Exercise instructions: Every record, from the first line to the last, needs to be given again exactly.

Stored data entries
"""
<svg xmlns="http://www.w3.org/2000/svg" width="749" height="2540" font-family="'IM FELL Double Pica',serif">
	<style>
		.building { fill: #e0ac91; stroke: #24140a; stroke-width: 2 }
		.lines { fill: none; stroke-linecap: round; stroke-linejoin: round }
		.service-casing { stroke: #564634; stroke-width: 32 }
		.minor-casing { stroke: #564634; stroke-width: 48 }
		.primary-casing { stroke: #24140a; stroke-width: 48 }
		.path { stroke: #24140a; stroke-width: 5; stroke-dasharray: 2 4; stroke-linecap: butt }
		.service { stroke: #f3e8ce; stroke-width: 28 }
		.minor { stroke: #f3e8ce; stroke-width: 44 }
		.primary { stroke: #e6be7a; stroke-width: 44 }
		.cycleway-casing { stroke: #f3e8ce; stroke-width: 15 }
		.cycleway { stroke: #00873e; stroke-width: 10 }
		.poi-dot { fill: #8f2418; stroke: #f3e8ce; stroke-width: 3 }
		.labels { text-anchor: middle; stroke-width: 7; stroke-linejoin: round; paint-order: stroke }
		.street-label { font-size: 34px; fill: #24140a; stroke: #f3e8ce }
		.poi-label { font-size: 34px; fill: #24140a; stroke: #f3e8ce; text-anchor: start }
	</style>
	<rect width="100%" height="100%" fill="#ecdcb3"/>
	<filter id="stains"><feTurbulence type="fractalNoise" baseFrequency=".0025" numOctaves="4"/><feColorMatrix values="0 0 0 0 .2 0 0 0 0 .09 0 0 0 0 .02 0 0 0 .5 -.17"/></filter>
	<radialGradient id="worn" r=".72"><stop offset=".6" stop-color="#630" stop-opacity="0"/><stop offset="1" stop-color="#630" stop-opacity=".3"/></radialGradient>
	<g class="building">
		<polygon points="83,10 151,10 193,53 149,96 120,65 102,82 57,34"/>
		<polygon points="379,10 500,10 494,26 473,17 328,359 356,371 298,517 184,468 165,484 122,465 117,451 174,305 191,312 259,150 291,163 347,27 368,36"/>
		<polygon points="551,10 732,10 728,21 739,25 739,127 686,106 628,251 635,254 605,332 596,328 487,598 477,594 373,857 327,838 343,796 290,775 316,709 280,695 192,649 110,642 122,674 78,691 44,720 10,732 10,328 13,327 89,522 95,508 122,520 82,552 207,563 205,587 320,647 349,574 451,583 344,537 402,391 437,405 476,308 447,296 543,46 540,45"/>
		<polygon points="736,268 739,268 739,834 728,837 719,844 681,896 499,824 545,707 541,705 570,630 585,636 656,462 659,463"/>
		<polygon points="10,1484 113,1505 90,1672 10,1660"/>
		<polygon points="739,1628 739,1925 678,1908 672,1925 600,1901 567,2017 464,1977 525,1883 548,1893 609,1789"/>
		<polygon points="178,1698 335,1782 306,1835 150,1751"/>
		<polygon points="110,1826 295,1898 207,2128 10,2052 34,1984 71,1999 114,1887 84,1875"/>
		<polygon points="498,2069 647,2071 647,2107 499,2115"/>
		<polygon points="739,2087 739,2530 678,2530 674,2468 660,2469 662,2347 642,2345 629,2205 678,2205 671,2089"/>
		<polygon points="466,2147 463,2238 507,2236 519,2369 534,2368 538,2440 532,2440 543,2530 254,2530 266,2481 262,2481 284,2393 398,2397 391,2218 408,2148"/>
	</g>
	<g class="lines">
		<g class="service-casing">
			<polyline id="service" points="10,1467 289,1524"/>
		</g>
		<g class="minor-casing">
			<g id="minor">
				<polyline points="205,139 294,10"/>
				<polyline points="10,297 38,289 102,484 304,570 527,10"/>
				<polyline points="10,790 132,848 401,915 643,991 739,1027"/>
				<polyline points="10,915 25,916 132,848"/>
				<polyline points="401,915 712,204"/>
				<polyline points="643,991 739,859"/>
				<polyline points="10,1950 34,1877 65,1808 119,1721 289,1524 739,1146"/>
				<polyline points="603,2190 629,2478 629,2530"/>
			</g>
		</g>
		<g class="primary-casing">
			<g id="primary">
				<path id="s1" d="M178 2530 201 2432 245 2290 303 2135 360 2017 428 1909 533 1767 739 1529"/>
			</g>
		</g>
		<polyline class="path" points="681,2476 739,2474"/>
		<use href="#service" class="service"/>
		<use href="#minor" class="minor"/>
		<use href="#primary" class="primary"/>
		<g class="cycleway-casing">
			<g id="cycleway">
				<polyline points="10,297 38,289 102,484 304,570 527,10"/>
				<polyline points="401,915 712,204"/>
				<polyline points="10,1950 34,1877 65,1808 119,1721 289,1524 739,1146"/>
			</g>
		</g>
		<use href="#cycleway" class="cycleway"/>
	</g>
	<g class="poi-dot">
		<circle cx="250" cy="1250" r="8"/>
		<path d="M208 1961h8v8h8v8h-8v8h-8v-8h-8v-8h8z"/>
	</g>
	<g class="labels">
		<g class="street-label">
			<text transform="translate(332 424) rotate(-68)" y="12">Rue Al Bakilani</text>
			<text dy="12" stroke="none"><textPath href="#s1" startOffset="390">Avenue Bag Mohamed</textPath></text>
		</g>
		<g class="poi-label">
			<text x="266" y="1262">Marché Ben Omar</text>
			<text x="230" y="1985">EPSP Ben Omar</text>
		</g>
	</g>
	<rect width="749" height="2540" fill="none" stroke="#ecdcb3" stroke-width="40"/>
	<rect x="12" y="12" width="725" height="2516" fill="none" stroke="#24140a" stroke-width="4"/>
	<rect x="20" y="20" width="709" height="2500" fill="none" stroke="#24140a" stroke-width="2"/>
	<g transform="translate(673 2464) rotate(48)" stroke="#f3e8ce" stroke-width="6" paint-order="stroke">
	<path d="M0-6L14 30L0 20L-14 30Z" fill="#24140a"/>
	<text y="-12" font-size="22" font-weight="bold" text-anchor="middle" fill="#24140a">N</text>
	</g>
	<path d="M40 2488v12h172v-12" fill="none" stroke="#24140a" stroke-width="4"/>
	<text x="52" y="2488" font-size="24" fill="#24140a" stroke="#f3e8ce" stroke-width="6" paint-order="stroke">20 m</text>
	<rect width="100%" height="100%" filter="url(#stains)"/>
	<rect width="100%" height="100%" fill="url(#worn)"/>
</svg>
"""
Exercise response:
<svg xmlns="http://www.w3.org/2000/svg" width="749" height="2540" font-family="'IM FELL Double Pica',serif">
	<style>
		.building { fill: #e0ac91; stroke: #24140a; stroke-width: 2 }
		.lines { fill: none; stroke-linecap: round; stroke-linejoin: round }
		.service-casing { stroke: #564634; stroke-width: 32 }
		.minor-casing { stroke: #564634; stroke-width: 48 }
		.primary-casing { stroke: #24140a; stroke-width: 48 }
		.path { stroke: #24140a; stroke-width: 5; stroke-dasharray: 2 4; stroke-linecap: butt }
		.service { stroke: #f3e8ce; stroke-width: 28 }
		.minor { stroke: #f3e8ce; stroke-width: 44 }
		.primary { stroke: #e6be7a; stroke-width: 44 }
		.cycleway-casing { stroke: #f3e8ce; stroke-width: 15 }
		.cycleway { stroke: #00873e; stroke-width: 10 }
		.poi-dot { fill: #8f2418; stroke: #f3e8ce; stroke-width: 3 }
		.labels { text-anchor: middle; stroke-width: 7; stroke-linejoin: round; paint-order: stroke }
		.street-label { font-size: 34px; fill: #24140a; stroke: #f3e8ce }
		.poi-label { font-size: 34px; fill: #24140a; stroke: #f3e8ce; text-anchor: start }
	</style>
	<rect width="100%" height="100%" fill="#ecdcb3"/>
	<filter id="stains"><feTurbulence type="fractalNoise" baseFrequency=".0025" numOctaves="4"/><feColorMatrix values="0 0 0 0 .2 0 0 0 0 .09 0 0 0 0 .02 0 0 0 .5 -.17"/></filter>
	<radialGradient id="worn" r=".72"><stop offset=".6" stop-color="#630" stop-opacity="0"/><stop offset="1" stop-color="#630" stop-opacity=".3"/></radialGradient>
	<g class="building">
		<polygon points="83,10 151,10 193,53 149,96 120,65 102,82 57,34"/>
		<polygon points="379,10 500,10 494,26 473,17 328,359 356,371 298,517 184,468 165,484 122,465 117,451 174,305 191,312 259,150 291,163 347,27 368,36"/>
		<polygon points="551,10 732,10 728,21 739,25 739,127 686,106 628,251 635,254 605,332 596,328 487,598 477,594 373,857 327,838 343,796 290,775 316,709 280,695 192,649 110,642 122,674 78,691 44,720 10,732 10,328 13,327 89,522 95,508 122,520 82,552 207,563 205,587 320,647 349,574 451,583 344,537 402,391 437,405 476,308 447,296 543,46 540,45"/>
		<polygon points="736,268 739,268 739,834 728,837 719,844 681,896 499,824 545,707 541,705 570,630 585,636 656,462 659,463"/>
		<polygon points="10,1484 113,1505 90,1672 10,1660"/>
		<polygon points="739,1628 739,1925 678,1908 672,1925 600,1901 567,2017 464,1977 525,1883 548,1893 609,1789"/>
		<polygon points="178,1698 335,1782 306,1835 150,1751"/>
		<polygon points="110,1826 295,1898 207,2128 10,2052 34,1984 71,1999 114,1887 84,1875"/>
		<polygon points="498,2069 647,2071 647,2107 499,2115"/>
		<polygon points="739,2087 739,2530 678,2530 674,2468 660,2469 662,2347 642,2345 629,2205 678,2205 671,2089"/>
		<polygon points="466,2147 463,2238 507,2236 519,2369 534,2368 538,2440 532,2440 543,2530 254,2530 266,2481 262,2481 284,2393 398,2397 391,2218 408,2148"/>
	</g>
	<g class="lines">
		<g class="service-casing">
			<polyline id="service" points="10,1467 289,1524"/>
		</g>
		<g class="minor-casing">
			<g id="minor">
				<polyline points="205,139 294,10"/>
				<polyline points="10,297 38,289 102,484 304,570 527,10"/>
				<polyline points="10,790 132,848 401,915 643,991 739,1027"/>
				<polyline points="10,915 25,916 132,848"/>
				<polyline points="401,915 712,204"/>
				<polyline points="643,991 739,859"/>
				<polyline points="10,1950 34,1877 65,1808 119,1721 289,1524 739,1146"/>
				<polyline points="603,2190 629,2478 629,2530"/>
			</g>
		</g>
		<g class="primary-casing">
			<g id="primary">
				<path id="s1" d="M178 2530 201 2432 245 2290 303 2135 360 2017 428 1909 533 1767 739 1529"/>
			</g>
		</g>
		<polyline class="path" points="681,2476 739,2474"/>
		<use href="#service" class="service"/>
		<use href="#minor" class="minor"/>
		<use href="#primary" class="primary"/>
		<g class="cycleway-casing">
			<g id="cycleway">
				<polyline points="10,297 38,289 102,484 304,570 527,10"/>
				<polyline points="401,915 712,204"/>
				<polyline points="10,1950 34,1877 65,1808 119,1721 289,1524 739,1146"/>
			</g>
		</g>
		<use href="#cycleway" class="cycleway"/>
	</g>
	<g class="poi-dot">
		<circle cx="250" cy="1250" r="8"/>
		<path d="M208 1961h8v8h8v8h-8v8h-8v-8h-8v-8h8z"/>
	</g>
	<g class="labels">
		<g class="street-label">
			<text transform="translate(332 424) rotate(-68)" y="12">Rue Al Bakilani</text>
			<text dy="12" stroke="none"><textPath href="#s1" startOffset="390">Avenue Bag Mohamed</textPath></text>
		</g>
		<g class="poi-label">
			<text x="266" y="1262">Marché Ben Omar</text>
			<text x="230" y="1985">EPSP Ben Omar</text>
		</g>
	</g>
	<rect width="749" height="2540" fill="none" stroke="#ecdcb3" stroke-width="40"/>
	<rect x="12" y="12" width="725" height="2516" fill="none" stroke="#24140a" stroke-width="4"/>
	<rect x="20" y="20" width="709" height="2500" fill="none" stroke="#24140a" stroke-width="2"/>
	<g transform="translate(673 2464) rotate(48)" stroke="#f3e8ce" stroke-width="6" paint-order="stroke">
	<path d="M0-6L14 30L0 20L-14 30Z" fill="#24140a"/>
	<text y="-12" font-size="22" font-weight="bold" text-anchor="middle" fill="#24140a">N</text>
	</g>
	<path d="M40 2488v12h172v-12" fill="none" stroke="#24140a" stroke-width="4"/>
	<text x="52" y="2488" font-size="24" fill="#24140a" stroke="#f3e8ce" stroke-width="6" paint-order="stroke">20 m</text>
	<rect width="100%" height="100%" filter="url(#stains)"/>
	<rect width="100%" height="100%" fill="url(#worn)"/>
</svg>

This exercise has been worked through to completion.